As we near Thanksgiving, Harris has little to thank her lucky stars over. She stands at Cheney-like notoriety, a 27.8 percent approval rating according to Suffolk University. Staff problems were clear, and whispers of frayed relations with The Boss abounded even before the White House’s sudden nosedive since summer. Or as Janan Ganesh puts forward in the Financial Times, arguing for a 2024 Democratic ejection of both Biden and Harris: “Harder to forget is the fact that she quit the party’s 2020 primaries early for lack of funds — some feat for a California senator. Among those who outlasted her was the mayor of Indiana’s fourth-largest city”… that is, perhaps Harris’ top rival, the crisp-as-a-chip, if deflating, Secretary of Transportation Pete Buttigieg.
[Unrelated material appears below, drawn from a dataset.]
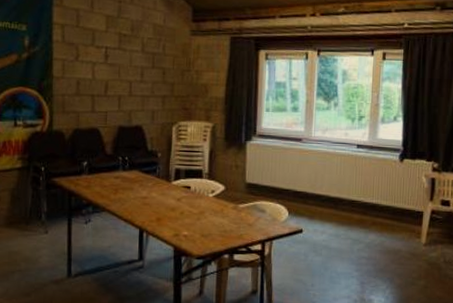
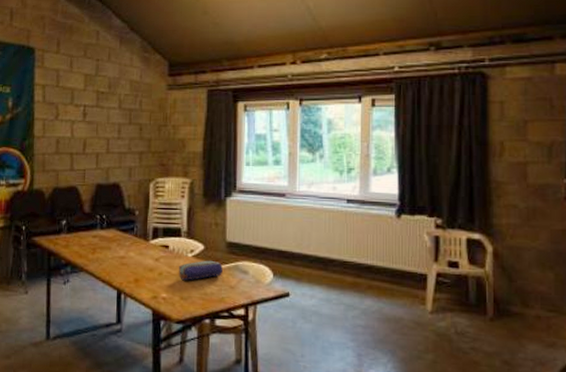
pencil case: none [200,200,242,220] -> present [179,260,223,281]

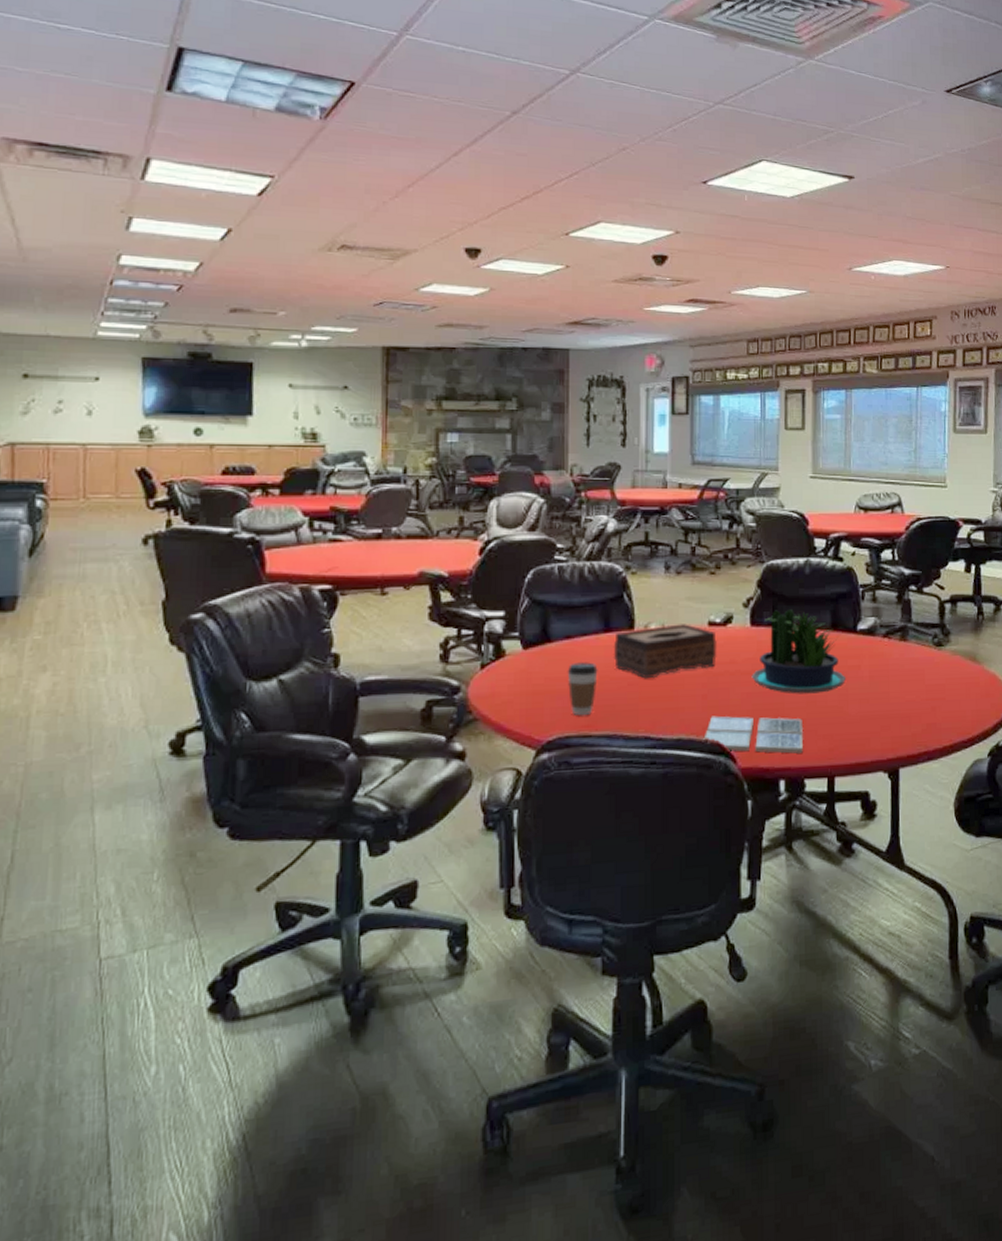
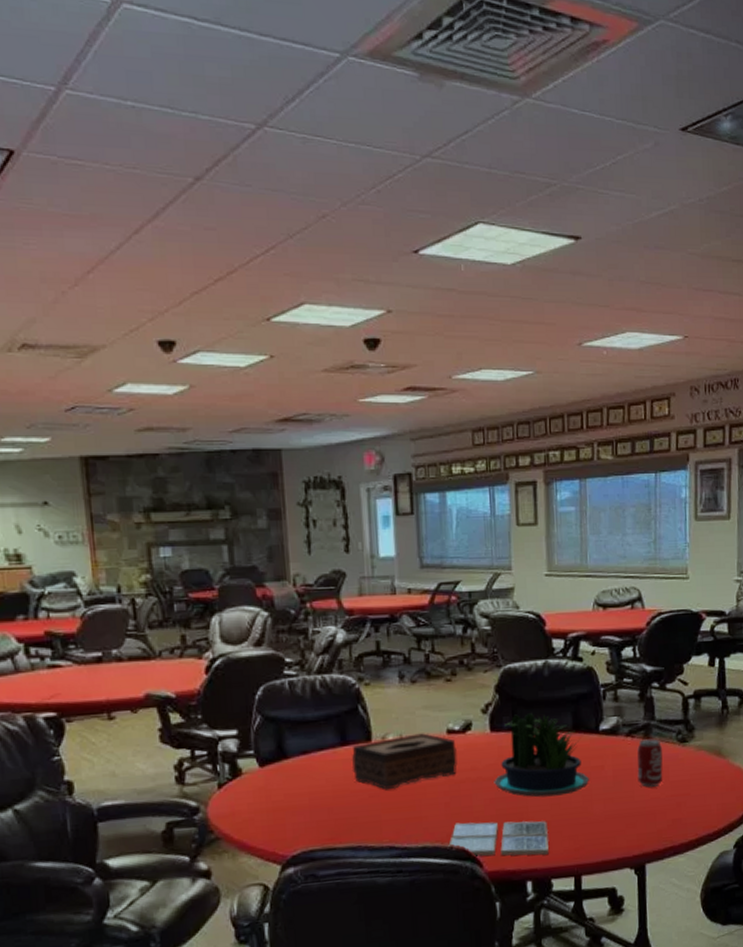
coffee cup: present [567,662,598,716] -> none [306,776,338,830]
beverage can: none [893,641,919,691] -> present [637,738,663,788]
It’s not hard to conjure up the Harris buy low case: At this point even outright offending British royalty with American garishness, Biden bows out soon enough, and sets the stage for a Harris nomination and a “long and loud” 2024 campaign. The Democratic Party dares America: “Yeah, she’s not great, but are you really in for Trump, the sequel? Dear God.”
So goes the pitch.
But it’s just as easy to dream up the opposite scenario: Both Harris and Biden are overwhelmed by events…Biden suffers the fate of the last most-experienced-guy ever to become president (George H.W. Bush) and somnolently loses re-election…and Harris goes as the elder Bush’s deputy, Dan Quayle, went. Biden has, thus far, done little to save her from this fate, giving the Californian the poison chalice portfolio of the U.S. Southern Border (especially given their party’s de facto open borders preference)… this is on top of the 46th president’s apparent passion for ejecting Harris to peripheral foreign theaters any time things get hot in Washington.
Come the 2024 season, it’s no longer unimaginable that Harris quietly suffers the fate of Quayle when he made his own White House volley in 1996 (this, after all, is what happened Harris the last time America got a full look).
“We were convinced that a winning campaign could have been accomplished and the necessary funds could have been raised,” Quayle, so convincingly, told the New York Times in 1995. Quayle’s legacy ended up being his radical staff, helmed by future Weekly Standard editor Bill Kristol. One only wonders who a future Tucker Carlson (or Tucker Carlson) will be assailing as “some has-been functionary from the Kamala Harris offices in the 2020s” in the future, as Carlson blasted Kristol this week.